Top of Data excerpts
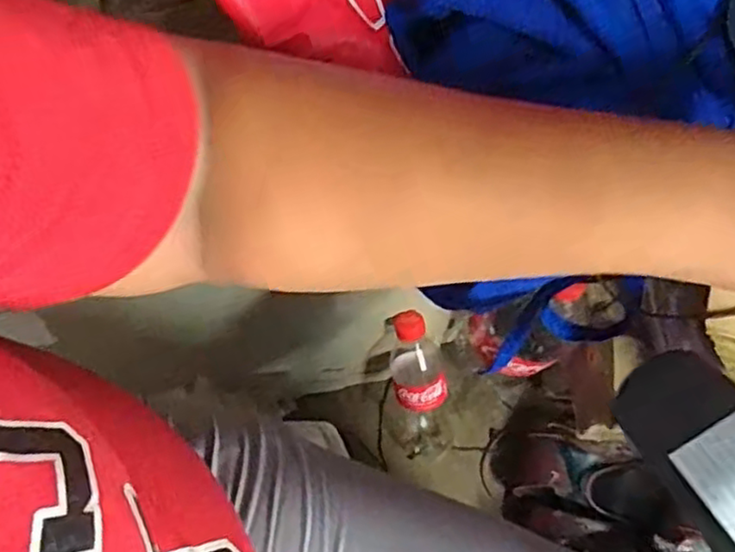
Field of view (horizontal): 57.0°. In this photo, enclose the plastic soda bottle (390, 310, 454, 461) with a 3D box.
[{"bbox_3d":[0.055,0.117,0.710,0.065,0.200,0.062,-6,48,6],"label":"plastic soda bottle"}]

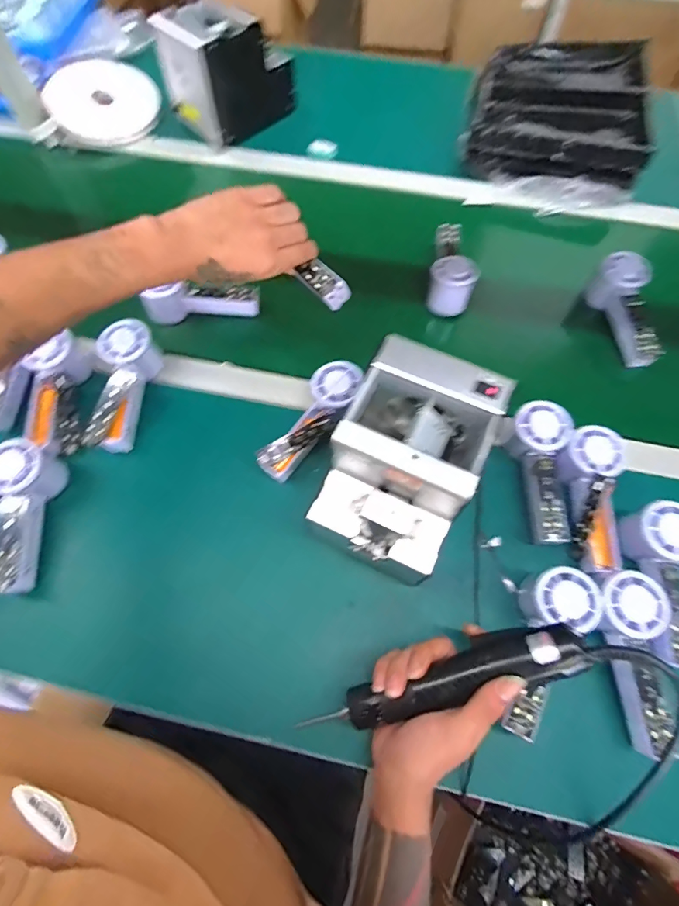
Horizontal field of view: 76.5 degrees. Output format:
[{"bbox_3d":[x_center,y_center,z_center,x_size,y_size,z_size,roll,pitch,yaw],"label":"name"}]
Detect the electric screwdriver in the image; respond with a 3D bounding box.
[{"bbox_3d":[0.077,0.193,0.354,0.238,0.031,0.039,-25,67,11],"label":"electric screwdriver"}]

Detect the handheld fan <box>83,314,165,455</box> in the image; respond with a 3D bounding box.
[{"bbox_3d":[-0.258,-0.081,0.510,0.056,0.053,0.157,6,78,1],"label":"handheld fan"}]

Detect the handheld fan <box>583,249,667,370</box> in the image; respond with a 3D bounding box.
[{"bbox_3d":[0.385,-0.187,0.578,0.058,0.061,0.159,-7,79,-5],"label":"handheld fan"}]

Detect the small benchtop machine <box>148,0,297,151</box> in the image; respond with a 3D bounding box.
[{"bbox_3d":[-0.184,-0.647,0.729,0.126,0.139,0.182,42,71,16],"label":"small benchtop machine"}]

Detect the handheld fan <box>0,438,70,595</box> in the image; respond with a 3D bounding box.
[{"bbox_3d":[-0.336,0.065,0.444,0.050,0.055,0.147,2,66,-1],"label":"handheld fan"}]

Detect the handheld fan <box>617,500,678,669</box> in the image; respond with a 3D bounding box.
[{"bbox_3d":[0.309,0.123,0.415,0.059,0.053,0.148,9,66,3],"label":"handheld fan"}]

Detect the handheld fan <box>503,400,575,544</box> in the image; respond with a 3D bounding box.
[{"bbox_3d":[0.217,0.020,0.467,0.058,0.044,0.151,1,79,-1],"label":"handheld fan"}]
Bottom of Data excerpts
* What the task requires: Restate each entry word for word; omit the pictures.

* Finished task:
Field of view (horizontal): 57.0°. In this photo, enclose the plastic soda bottle (390, 310, 454, 461) with a 3D box.
[{"bbox_3d":[0.055,0.117,0.710,0.065,0.200,0.062,-6,48,6],"label":"plastic soda bottle"}]

Horizontal field of view: 76.5 degrees. Output format:
[{"bbox_3d":[x_center,y_center,z_center,x_size,y_size,z_size,roll,pitch,yaw],"label":"name"}]
Detect the electric screwdriver in the image; respond with a 3D bounding box.
[{"bbox_3d":[0.077,0.193,0.354,0.238,0.031,0.039,-25,67,11],"label":"electric screwdriver"}]

Detect the handheld fan <box>83,314,165,455</box> in the image; respond with a 3D bounding box.
[{"bbox_3d":[-0.258,-0.081,0.510,0.056,0.053,0.157,6,78,1],"label":"handheld fan"}]

Detect the handheld fan <box>583,249,667,370</box> in the image; respond with a 3D bounding box.
[{"bbox_3d":[0.385,-0.187,0.578,0.058,0.061,0.159,-7,79,-5],"label":"handheld fan"}]

Detect the small benchtop machine <box>148,0,297,151</box> in the image; respond with a 3D bounding box.
[{"bbox_3d":[-0.184,-0.647,0.729,0.126,0.139,0.182,42,71,16],"label":"small benchtop machine"}]

Detect the handheld fan <box>0,438,70,595</box> in the image; respond with a 3D bounding box.
[{"bbox_3d":[-0.336,0.065,0.444,0.050,0.055,0.147,2,66,-1],"label":"handheld fan"}]

Detect the handheld fan <box>617,500,678,669</box> in the image; respond with a 3D bounding box.
[{"bbox_3d":[0.309,0.123,0.415,0.059,0.053,0.148,9,66,3],"label":"handheld fan"}]

Detect the handheld fan <box>503,400,575,544</box> in the image; respond with a 3D bounding box.
[{"bbox_3d":[0.217,0.020,0.467,0.058,0.044,0.151,1,79,-1],"label":"handheld fan"}]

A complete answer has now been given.